Kamis, 14 Juli 2011

No Ordinary Story

Kapankah seseorang merasakan getaran pada mulutnya untuk berbicara? Mungkin ketika seseorang mengalami stroke. Mungkin juga ketika seseorang hendak menyatakan sesuatu yang batin tidak ingin mengatakannya. Sesuatu yang berat. Sesuatu yang kalau bisa dipendam saja. Sesuatu yang dapat melukai perasaan pasangan. Sesuatu yang menjelaskan berakhirnya suatu hubungan.


Lima hari, sepuluh jam dan lima-belas menit yang lalu aku tiba di sebuah rumah yang sudah tak asing lagi bagiku. Masuk perumahan, belok kiri di gang pertama lalu kanan di gang pertama selanjutnya dan kiri kembali di gang pertama lanjutan selanjutnya, rumah ke dua-belas di sebelah kiri itulah rumah yang kumaksud. Setelah berhasil mengumpulkan nyali, aku turun dari mobil dan mendekati pagar yang sudah sedikit ambles akibat tergoncang gempa tahun lalu. Sebelum kuadukan gembok dengan pagar untuk memberikan sinyal akan kehadiranku, oma-nya, yang pernah kubayangkan akan menjadi oma-ku juga, menghampiriku dan menanyakan maksud kehadiranku. Ia masuk ke dalam untuk memastikan ingatannya apakah keberadaan cucunya tersedia untuk menjawab maksud kehadiranku.

Tiga menit kemudian aku sudah melepas sandalku dan terduduk di sofa ruang tamunya. Dua menit kemudian ia datang sambil membawa segelas sirup untukku. Lemahnya nyali menyuruhku untuk segera meneguk nya. Kurasakan perlahan-lahan manisnya sirup itu. Andai semanis ini.

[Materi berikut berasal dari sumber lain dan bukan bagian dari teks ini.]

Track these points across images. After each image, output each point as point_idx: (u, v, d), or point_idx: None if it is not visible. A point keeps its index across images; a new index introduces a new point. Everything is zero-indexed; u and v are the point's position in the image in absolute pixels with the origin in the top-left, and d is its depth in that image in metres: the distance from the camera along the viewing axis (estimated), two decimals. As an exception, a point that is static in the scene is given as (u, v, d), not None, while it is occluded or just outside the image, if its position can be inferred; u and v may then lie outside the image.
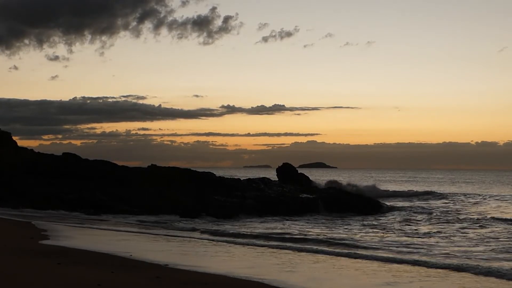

Perhatianku teralihkan - kualihkan - pada sebuah objek berukuran besar yang begitu menarik. Kumanfaatkan rasa ingin tahuku yang tinggi detik itu. Aku perlu pengalihan. Dan kami membicarakan sejenak yearbook kakak perempuannya yang begitu menakjubkan. Extraordinary Book. Demikian judulnya. Cocok untuk menjadi judul hubungan kami. Lebih tepat bila disisipi kata sad tepat di tengahnya.

"Serius ya," kumulai pembicaraan dan kurasakan getaran itu. Aku tahu kami berdua memang sudah menunggu bagian ini. Ya bagaimana tidak, apa lagi yang harus ditunggu saat seorang pria mendatangi seorang perempuan yang sudah didekatinya hampir tiga tahun selain bagian serius yang dapat menunjukkan bagaimana pendekatan ini berakhir. Kuutarakan semuanya yang sebenarnya tidak semua dari apa yang sudah kupersiapkan. Aku terus berbicara menatap Extraordinary Book sambil beberapa kali terdiam mencoba menatap matanya. Setelah aku memutuskan untuk berhenti berbicara, aku memintanya yang berbicara. Akhirnya suasana menjadi hening, ia menarik Extraordinary Book yang terus kutatapi - meski aku sudah selesai menakjubnya - dan menutupnya. Pertanda bahwa waktu kepulanganku telah ditentukan.

Segala emosi muncul menjadi satu, baik bagiku maupun baginya. Perasaan marah, geram, kecewa, sedih, bingung, kesal, tidak terima, menyakiti-tersakiti, semua menjadi satu memunculkan sebuah jenis perasaan baru yang belum pernah berhasil ternamakan.

Namun, ini memang yang harus kulakukan. Hampir sebulan aku merenungkannya dan memang ini keputusanku. Ketidak-inginan sebuah penggantungan hubungan. Keputusan dalam hidup untuk tidak pacaran dulu. Kesadaran bahwa diri masih labil. Keputusan hidup saat ini untuk memprioritaskan 'karir'. Jadi, sekarang belum waktunya. Kapan? Tak seorang pun tahu.

Hubungan kami turun derajat. Namun tetap berderajat. Kami sahabat.